Another core part of pragmatics is understanding which parts of an utterance's meaning constitute the explicit literal meaning and which parts have a different status. One type of non-literal status is implicated meaning, like the speaker-intended meanings in (3) and (4) that are distinct from the literal content of the utterances. There is also backgrounded meaning that we are often quite unaware of, which is also within the purview of pragmatics. For example, sentence (2) contains the clause "Stefano went to Paris"; this clause has truth-conditional meaning describing a situation in the past in which some referent named Stefano traveled to some place called Paris, but this clause also carries presupposed meaning, including that there exists a person named Stefano and a place called Paris. What implicated meaning and presupposed meaning have in common is that they are both very hard to deny.

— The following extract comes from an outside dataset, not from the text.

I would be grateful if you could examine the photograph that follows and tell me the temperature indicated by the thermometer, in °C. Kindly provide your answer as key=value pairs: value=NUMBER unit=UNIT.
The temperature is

If someone hears "Stefano went to Paris" and responds "No, that's not true", their denial seems only to be a denial of the explicit literal meaning (that Stefano went to Paris) rather than a denial that there exists a person named Stefano or a place called Paris. The implicated meaning that can be associated with (4) is similar: If a speaker says "Well, Hannah's the instructor for Empirical Methods" in response to the question about whether or not they know Hannah, someone who overhears this exchange and chimes in to say "No, that's not true" will likely only succeed at denying the explicit content (that Hannah is the instructor), not the implicated content about whether the speaker knows Hannah. This is because the implicated content was never explicitly asserted and is not part of the formal record of what has been said, and so it therefore is difficult to deny.
As you will see later in this reading (in Section 3 on "Definites and indefinites"), understanding backgrounded pragmatic meaning is useful for thinking about what a speaker conveys when they choose how to talk about something. The use of particular referring expressions ("a cup" versus "the cup", for example) carries meaning (e.g., "a cup" signals that the intended referent is a cup that the listener is unfamiliar with or that is non-unique, whereas "the cup" signals that the referent is one that is familiar and unique), but the meaning is similar to other pragmatic meanings in being hard to deny and not explicitly part of what the speaker is on record as asserting.

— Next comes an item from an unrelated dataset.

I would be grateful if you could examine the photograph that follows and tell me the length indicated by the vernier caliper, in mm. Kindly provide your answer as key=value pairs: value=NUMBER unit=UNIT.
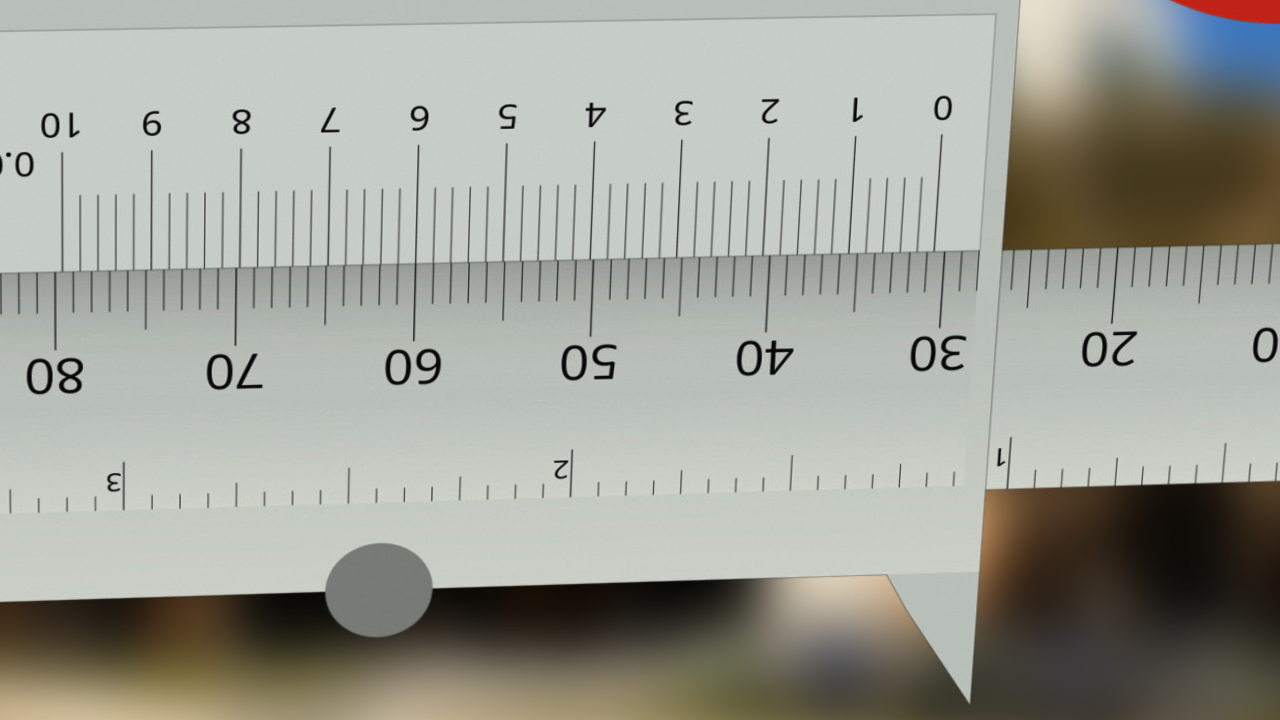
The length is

All of these issues raise questions about how speakers and listeners draw these kinds of context-driven inferences in real-time during communication. Such questions are addressed by researchers in experimental pragmatics, who use psycholinguistic and corpus tools. The following list shows some of the breadth of topics in experimental pragmatics:
All of these topics have connections to research in other subfields of linguistics. In the area of first and second language acquisition, there are questions of how learners grapple with pragmatic constraints alongside other acquisition challenges. In computational linguistics, there are big challenges in building machines that can read between the lines to understand human language and produce natural-sounding conversation. At interfaces with other levels of linguistic representation, there are questions about how pragmatic information influences and is influenced by cues like the syntactic structure of a sentence or the prosody a speaker uses.
KEY POINT: Utterances are interpreted in context not in isolation.
KEY POINT: Pragmatic meaning, both that which is implicated and that which is backgrounded, is hard to deny and is not part of the discourse record of what a speaker has explicitly said.
KEY POINT: Experimental pragmatics poses research questions about how speakers convey meaning and how listeners infer meaning, with links to other subfields in linguistics.